DOCUMENT SECTION ->

La Rocca v. Lane

37 N.Y.2d 575 | NY | 1975

Lead Opinion

Chief Judge Breitel.

This is a proceeding brought to prohibit respondent, a Judge in the Criminal Court, from requiring petitioner, a Roman Catholic priest, to change his clerical garb before appearing as defense counsel in a criminal jury trial. Special Term granted the petition and prohibited the Presiding Judge from enforcing his order. The Appellate Division reversed, one Justice dissenting, and dismissed the proceeding on the merits. Petitioner appeals.

The preliminary question is whether prohibition under CPLR article 78 lies. If it does, the issue becomes whether the court’s direction violated petitioner’s right to free exercise of religion.

There should be an affirmance.

LIST OF TASKS ->
a: In the court opinion, rewrite the paragraph beginning "This is a proceeding brought" as a brief list that keeps its main facts.
b: Resume the court opinion, starting right after its final sentence.

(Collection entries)
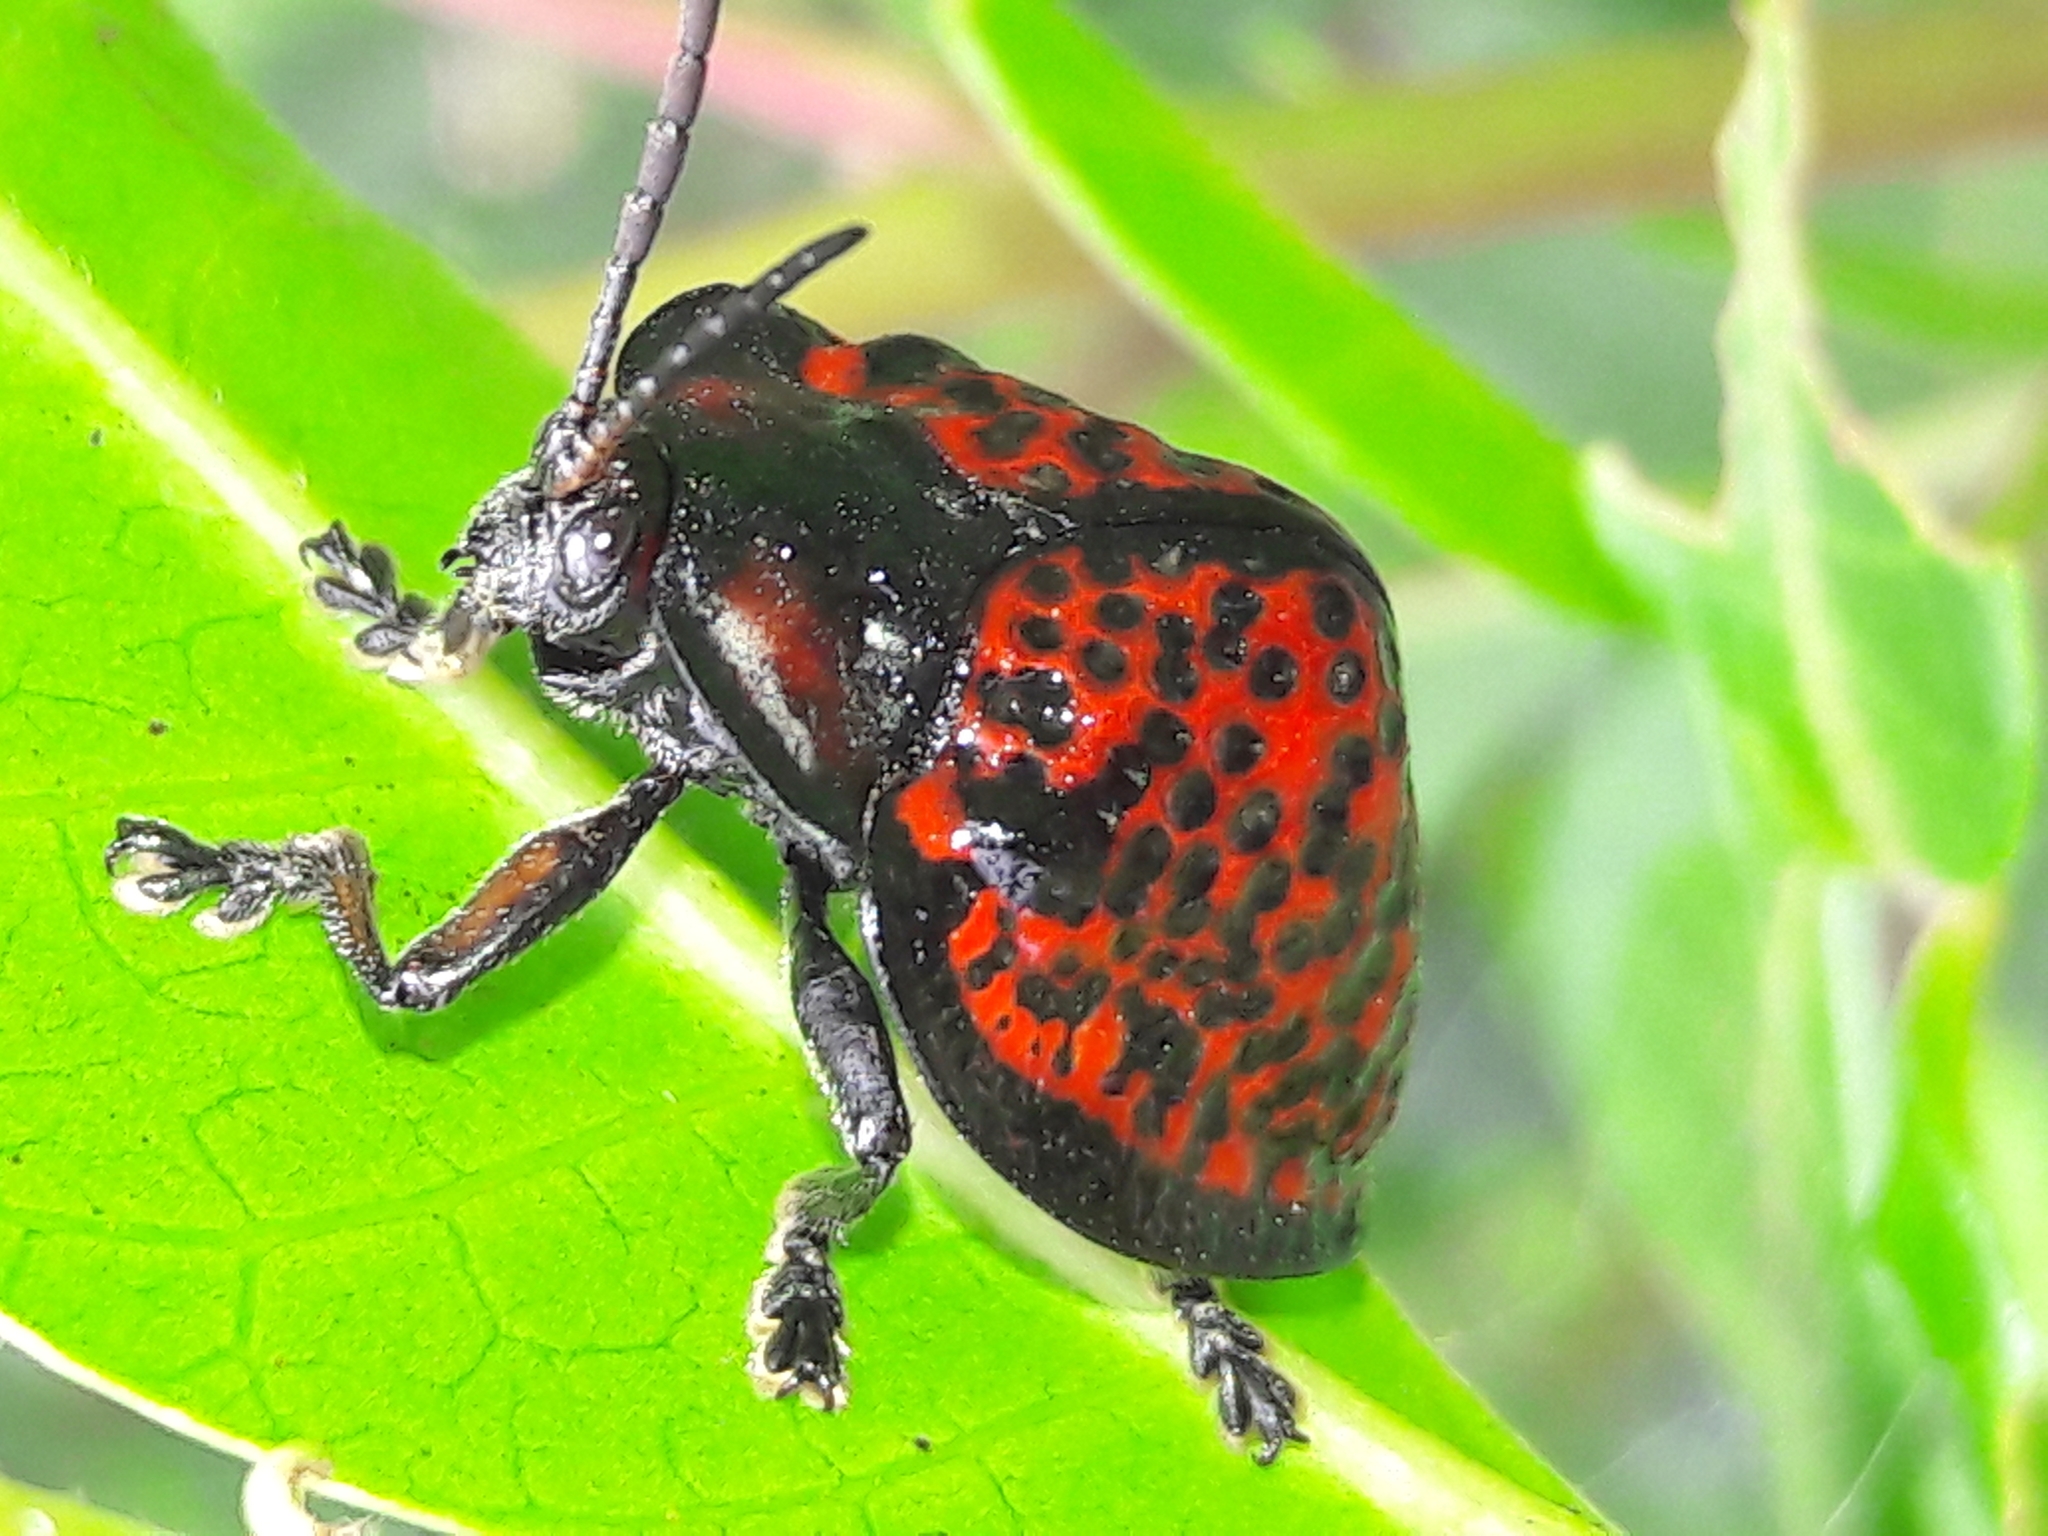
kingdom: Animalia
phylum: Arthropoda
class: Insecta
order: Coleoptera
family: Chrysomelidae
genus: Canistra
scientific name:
--
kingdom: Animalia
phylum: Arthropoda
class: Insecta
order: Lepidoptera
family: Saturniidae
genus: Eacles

RESULTS OF THE TASKS ->
a:
- The proceeding seeks to prohibit the respondent, a Criminal Court Judge, from requiring the petitioner, a Roman Catholic priest, to change his clerical garb before appearing as defense counsel in a criminal jury trial.
- Special Term granted the petition and prohibited the Presiding Judge from enforcing his order.
- The Appellate Division reversed, with one Justice dissenting, and dismissed the proceeding on the merits.
- The petitioner appeals.

b:
Prohibition is available to restrain an inferior court or Judge from exceeding its or his powers in a proceeding over which the court has jurisdiction. While a court has authority to regulate the conduct and appearance of counsel in proceedings before it, that authority is not unlimited. In exercising the power to regulate conduct and appearance, a court may not violate the constitutional right of counsel to free exercise of religion. Petitioner has presented a substantial claim that the Judge in the Criminal Court has exceeded his powers. Thus, petitioner should be able, in the first instance, to seek redress by prohibition.

The free exercise of religion is a highly protected interest but is not absolute. The incidental burden on petitioner’s freedom to exercise his religion must be balanced against the State’s paramount duty to insure a fair trial in a criminal action for both defendant and the People. In striking the balance it is concluded that the performance of the State’s paramount duty to insure a fair trial may not be substantially jeopardized because of petitioner’s right, however significant, to free exercise of his religion.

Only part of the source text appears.